O relatório anual de 2023/24 da NHS Resolution destaca avanços na resolução de disputas, com 81% das reivindicações resolvidas sem processos judiciais, beneficiando mais de 10.800 pacientes e famílias por meio de métodos alternativos; além disso, iniciativas como o esquema de Notificação Antecipada aceleraram o acesso à compensação para necessidades urgentes, alinhando-se à estratégia de evitar tribunais e melhorar a segurança.

Enquanto isso, no Brasil…

Um estudo da Universidade Federal de Minas Gerais (UFMG) revelou que os danos decorrentes da prestação de serviços de saúde são a principal causa de morte no Brasil, seguido de problemas cardiovasculares e câncer. Segundo o relatório, a cada três minutos, cerca de dois brasileiros morrem em hospitais devido a erros que poderiam ter sido evitados. Dados de 2020 publicados na revista The Lancet apontam cerca de 302 mil mortes anuais relacionadas a falhas médicas evitáveis no país.

Ao contrário do Reino Unido, judicialização da saúde no Brasil é um tema complexo e multifacetado, que desafia o sistema de saúde e as relações entre pacientes, médicos e o Poder Judiciário.

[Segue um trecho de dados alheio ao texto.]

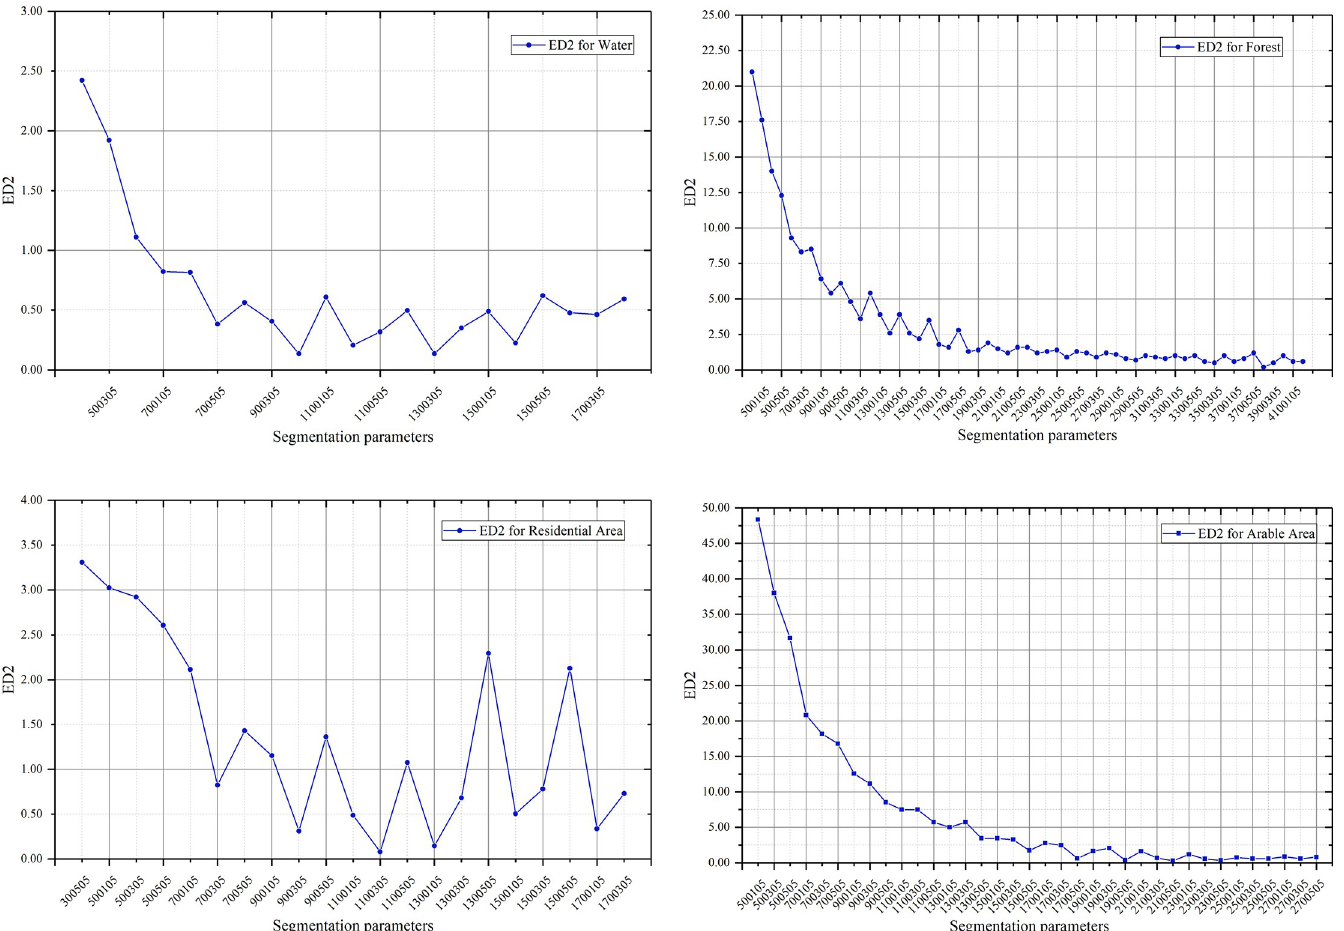
Fig 3. ED2 curves for 4 types of features. (a) ED2 curve of water. (b) ED2 curve of woodland. (c) ED2 curve of residential. (d) ED2 curve of arable land.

Os dados do Conselho Nacional de Justiça (CNJ) mostram que, somente em 2023, foram ajuizadas 565 mil ações sob o direito à saúde no Brasil – um aumento de 20% em relação ao ano de 2022.

De acordo com o professor de Direito Médico e da Saúde, Tertius Rebelo, os principais danos decorrentes da prestação de serviços de saúde no Brasil incluem falhas de diagnóstico e erros relacionados a medicamentos, tanto na prescrição quanto na administração, especialmente em aplicações endovenosas, em que a troca de medicamentos pode ser fatal. “Erros cirúrgicos também são comuns, ocorrendo quando há desvios ou falhas na técnica utilizada, fora do padrão esperado”, acrescenta Rebelo, que é também diretor do Instituto Miguel Kfouri Neto (IMKN).